Dr Pepper: The main thrust of the Burton report was that one of the key failings in the way we had gone about all of this was a lack of strategic approach to our overall planning and management systems. As a result of that, we have done a range of things. We have completely redesigned our financial and operational planning. We now have five and 10 year horizons that we work to, so we are not falling into the trap of only looking two or three years ahead. We have built what we call a blueprint, a description of the model of the organisation five years hence, which is completely all-embracing. We have adopted the formal programme methodology, the OGC methodology, for all our change programmes. We are using OGC gateway reviews with external reviewers for all big programmes. Again, we are bringing in outside expertise to look at the planning of what we are doing to make sure that we are doing it properly. We now have three external non-executive directors on the Board. One of them is Sir Edmund Burton, the other two are from industry, so they are able to bring industrial best practice to make sure that, firstly, we have decent systems and, secondly, they are able to cast a sceptical look at particular projects and say, "Have you thought of this?"

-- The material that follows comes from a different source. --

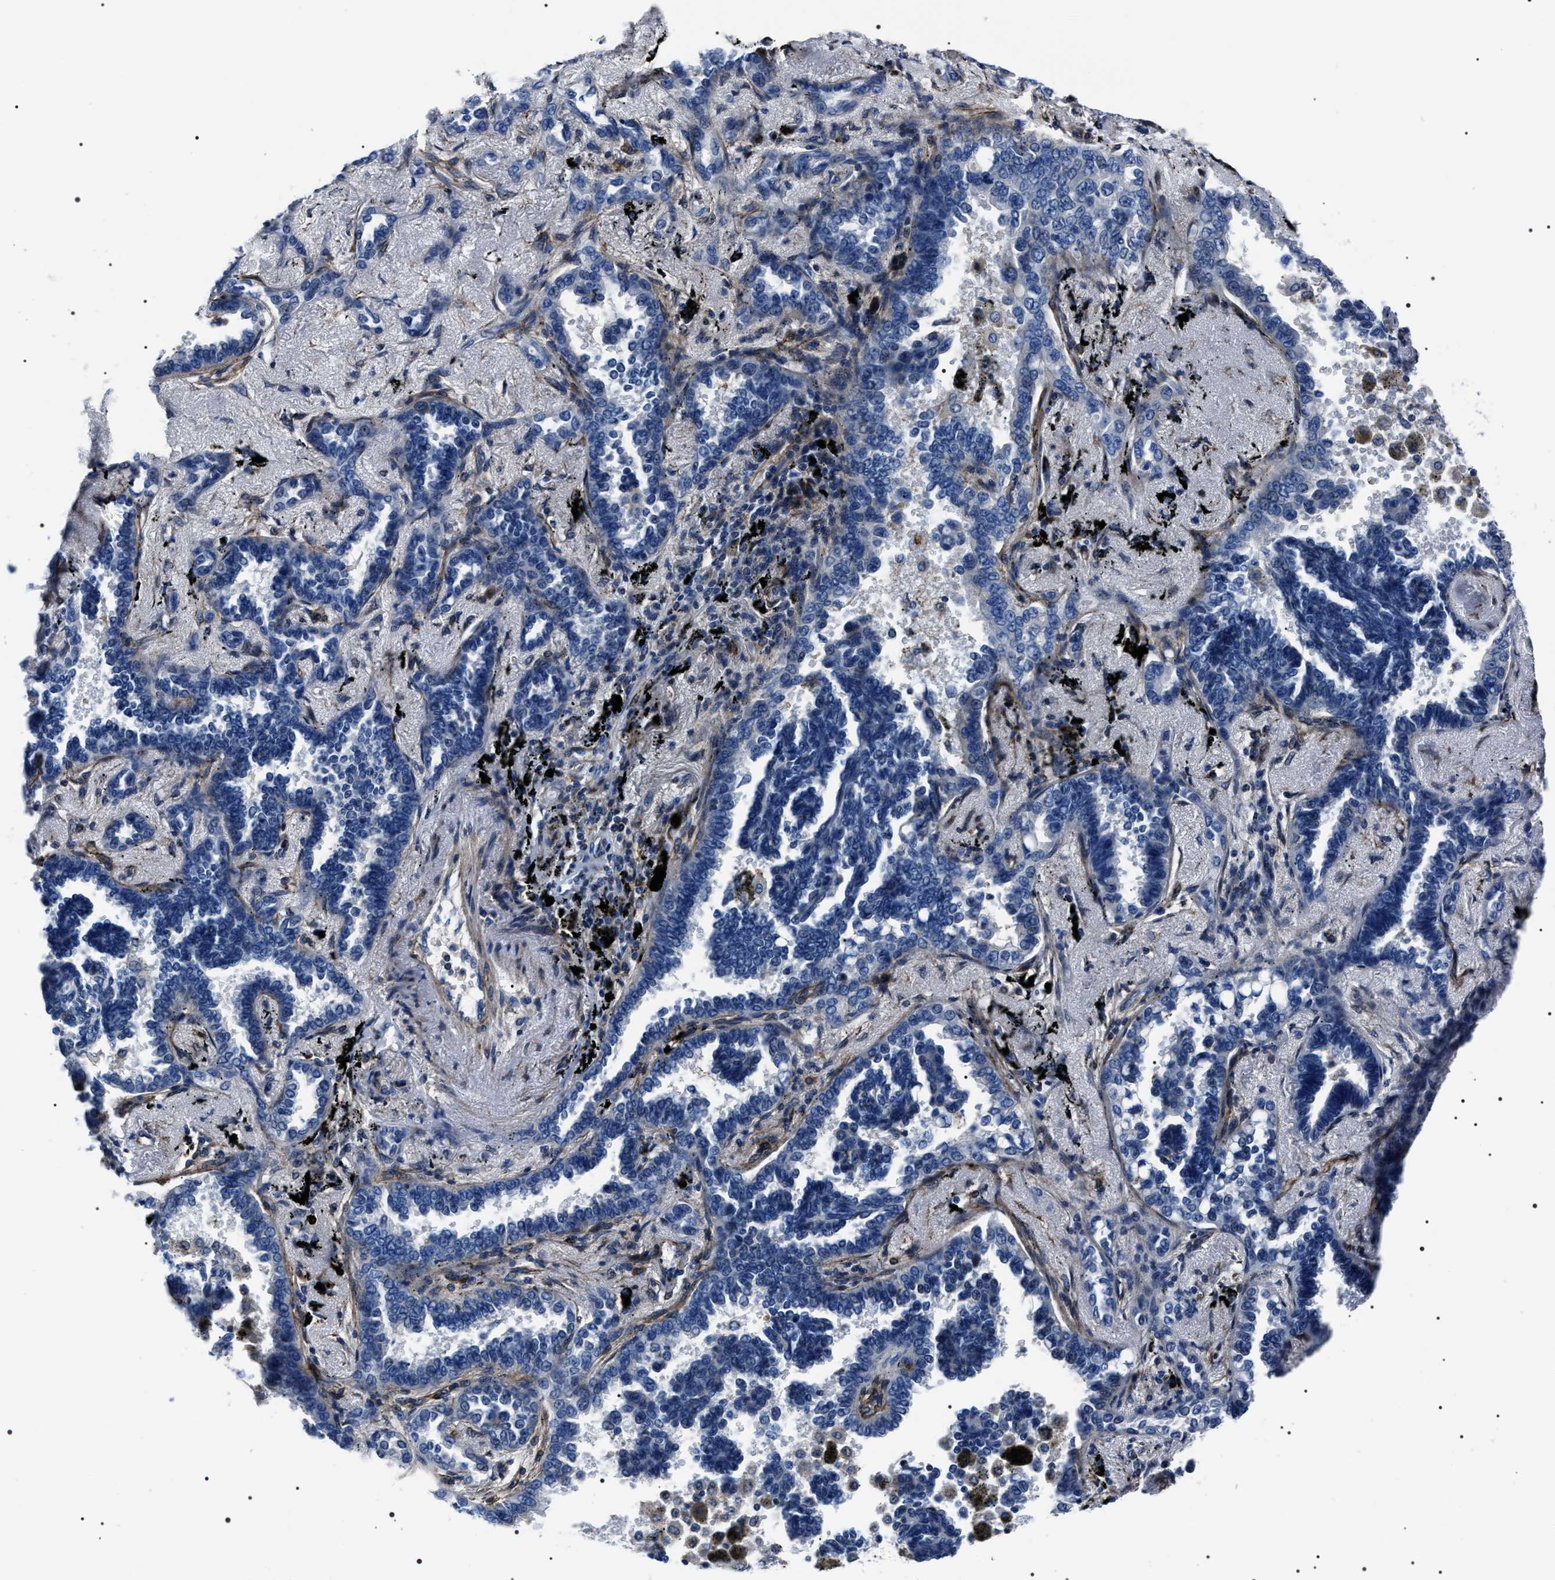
{"staining": {"intensity": "negative", "quantity": "none", "location": "none"}, "tissue": "lung cancer", "cell_type": "Tumor cells", "image_type": "cancer", "snomed": [{"axis": "morphology", "description": "Adenocarcinoma, NOS"}, {"axis": "topography", "description": "Lung"}], "caption": "Micrograph shows no protein staining in tumor cells of lung cancer tissue.", "gene": "BAG2", "patient": {"sex": "male", "age": 59}}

Q98 Jon Cruddas: None of this existed before May 2000?
Dr Pepper: Correct.
Q99 Jon Cruddas: The changes in the estimates occurred 1989-90?
Dr Pepper: Late 1999.
Q100 Jon Cruddas: Late 1999, okay. Can I just ask a question on this three year horizon for strategic planning. Does that mean that in 1996 you would not have had the Millennium on your three year strategic horizon?
Dr Pepper: In 1996, although it was not built into the financial modelling, we were already starting to say "It is coming".